Descripción del proyecto
Diffractive Optical Elements (DOEs) are used to shape the wavefront of incident light in complex patterns, and are ubiquitous across optical applications, ranging from laser processing through lithography to communication and imaging. Despite their popularity, fabricating DOEs is non-trivial, mostly due to their nanoscale-precision requirements, necessitating highly precise, expensive and cumbersome fabrication methods (typically using photolithography), which are also limited in the design flexibility they allow.
During the PI’s ERC-StG, we developed a method to enable simple, fast, and high-quality fabrication of DOEs, by combining 3D printing with near-index matching by liquid-immersion. This results in DOEs comparable in performance to the state-of-the art, yet manufactured at a fraction of the cost and time. Still, at this point, these DOEs need to be immersed in a small liquid-containing chamber to operate, which prevents mass adoption of the technique by the market. Hence the main goals of this PoC: We will adapt our 3D-printing based near-index matching technique to yield fully solid DOEs, fabricate and demonstrate several proof-of-concept industry-relevant elements, and explore various strategies to bring our technique to the market.

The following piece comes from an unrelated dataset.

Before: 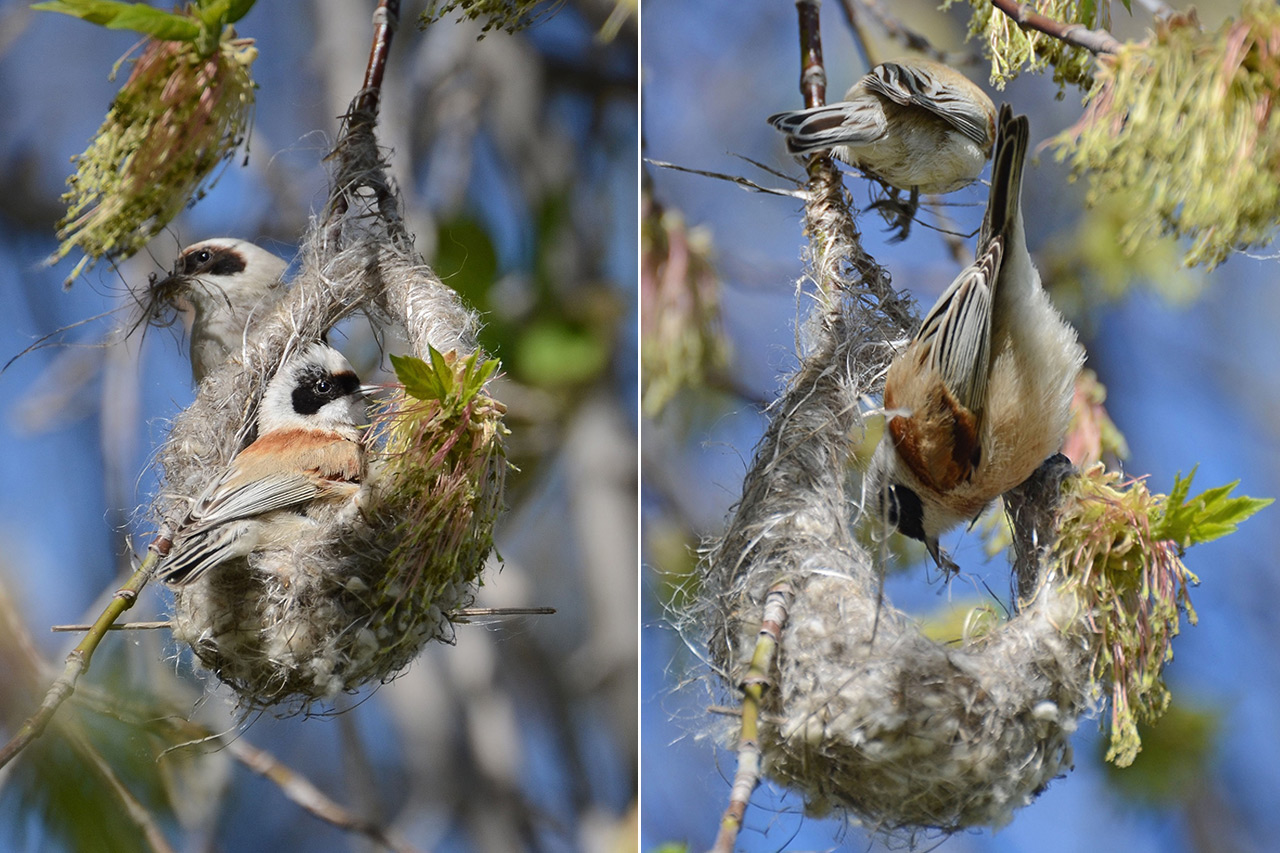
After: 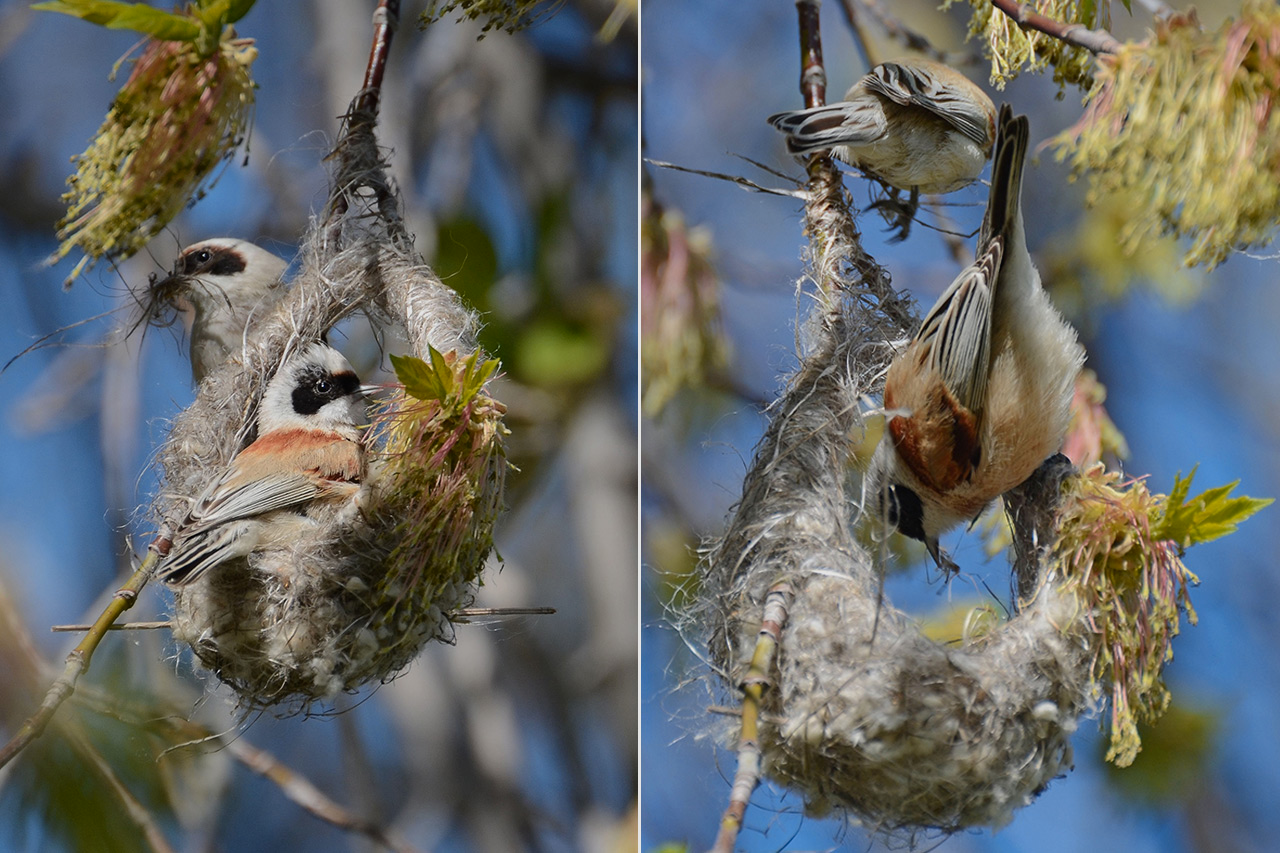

Our technology has the potential to transform the world of DOE fabrication by drastically simplifying the fabrication process, shifting the relevant scales from weeks to hours, from thousands of dollars to a few dollars per element, and finally – alleviating the need for a cleanroom environment, which will significantly democratize the process of DOE fabrication, making it available in low-resource settings.